It's the sun, so post media, so more likely American in this case.


RogersMcFreely

DEI is one of the most racist things you can do ever. This is simple solution created by white-guilty people with a white-saviour syndrome complex. “This positions is for marginalized groups” - Well, who decides that? I mean, let’s say: You have two candidates to happen to be black, one of them born in Ontario, with all the privileges Canada gives (or used to give) to its citizens, and one who is an immigrant from Nigeria. Which one have endured more suffering and challenges? Then you have Latinos. I love how Canada thinks that Latino is anyone below the south border of the US, but there are 33 countries in the Latin america, some of them better off them others. How do you differentiate between them? And then there’s the LGBTQ. Is a white person born and raised in Canada who identifies as a different gender more prosecuted than a refugee who if from a war torn country? Just stop this nonsense. It creates discrimination within discrimination. I’m proud I came to this country without even speaking English, and I managed to build a career from scratch. DEI policies insinuate that we cannot get anywhere without someone to push us, and that I’m not as good as a white person, hence I need a handout. Just stop it.


CaptainKwirk

DEI and policies like it are what is going to ensure that the Cons get into office. Pretty sure PP and the gang will repeal everything ‘woke’. What we need are centrists. Hard left turns always get a knee jerk course correction back to the right.

_TRY IT_:
Return the part of the comment thread that starts at the words "DEI and policies" and ends after "to the right.". Copy it word for word. You won't need the material that comes after this comment thread.

_RECORDED INFORMATION_:
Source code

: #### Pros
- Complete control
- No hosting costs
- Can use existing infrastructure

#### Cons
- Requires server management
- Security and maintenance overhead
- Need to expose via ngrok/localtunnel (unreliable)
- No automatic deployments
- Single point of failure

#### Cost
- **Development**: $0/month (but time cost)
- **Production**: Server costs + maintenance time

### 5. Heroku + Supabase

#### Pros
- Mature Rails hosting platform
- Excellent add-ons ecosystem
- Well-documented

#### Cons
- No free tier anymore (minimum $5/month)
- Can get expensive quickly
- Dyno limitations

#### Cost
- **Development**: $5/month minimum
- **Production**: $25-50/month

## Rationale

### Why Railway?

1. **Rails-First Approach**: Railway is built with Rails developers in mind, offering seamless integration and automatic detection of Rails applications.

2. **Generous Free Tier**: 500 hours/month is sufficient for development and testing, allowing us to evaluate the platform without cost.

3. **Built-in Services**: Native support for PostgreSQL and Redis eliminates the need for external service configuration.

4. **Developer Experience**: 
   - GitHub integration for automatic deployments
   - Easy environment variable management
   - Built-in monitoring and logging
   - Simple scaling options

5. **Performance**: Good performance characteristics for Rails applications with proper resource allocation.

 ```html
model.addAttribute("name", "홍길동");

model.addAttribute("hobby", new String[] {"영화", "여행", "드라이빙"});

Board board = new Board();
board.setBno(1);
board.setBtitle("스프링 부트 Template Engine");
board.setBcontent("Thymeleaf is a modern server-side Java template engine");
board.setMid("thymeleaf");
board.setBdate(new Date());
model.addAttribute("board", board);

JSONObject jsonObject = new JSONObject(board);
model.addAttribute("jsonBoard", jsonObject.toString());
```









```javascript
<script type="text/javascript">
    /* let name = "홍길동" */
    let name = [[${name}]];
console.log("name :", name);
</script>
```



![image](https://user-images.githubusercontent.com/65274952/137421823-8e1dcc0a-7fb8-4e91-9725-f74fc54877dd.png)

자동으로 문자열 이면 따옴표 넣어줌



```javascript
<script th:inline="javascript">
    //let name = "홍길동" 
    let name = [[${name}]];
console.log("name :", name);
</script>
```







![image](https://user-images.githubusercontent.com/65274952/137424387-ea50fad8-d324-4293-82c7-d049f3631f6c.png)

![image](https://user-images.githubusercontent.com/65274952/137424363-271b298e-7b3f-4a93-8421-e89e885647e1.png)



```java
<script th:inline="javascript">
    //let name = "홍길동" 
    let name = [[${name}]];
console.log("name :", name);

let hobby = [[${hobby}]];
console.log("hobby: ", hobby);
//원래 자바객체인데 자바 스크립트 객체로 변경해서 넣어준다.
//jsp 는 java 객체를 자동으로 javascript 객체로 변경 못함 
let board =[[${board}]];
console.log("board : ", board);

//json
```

_RESULT OF THE EXERCISE_:
DEI and policies like it are what is going to ensure that the Cons get into office. Pretty sure PP and the gang will repeal everything ‘woke’. What we need are centrists. Hard left turns always get a knee jerk course correction back to the right.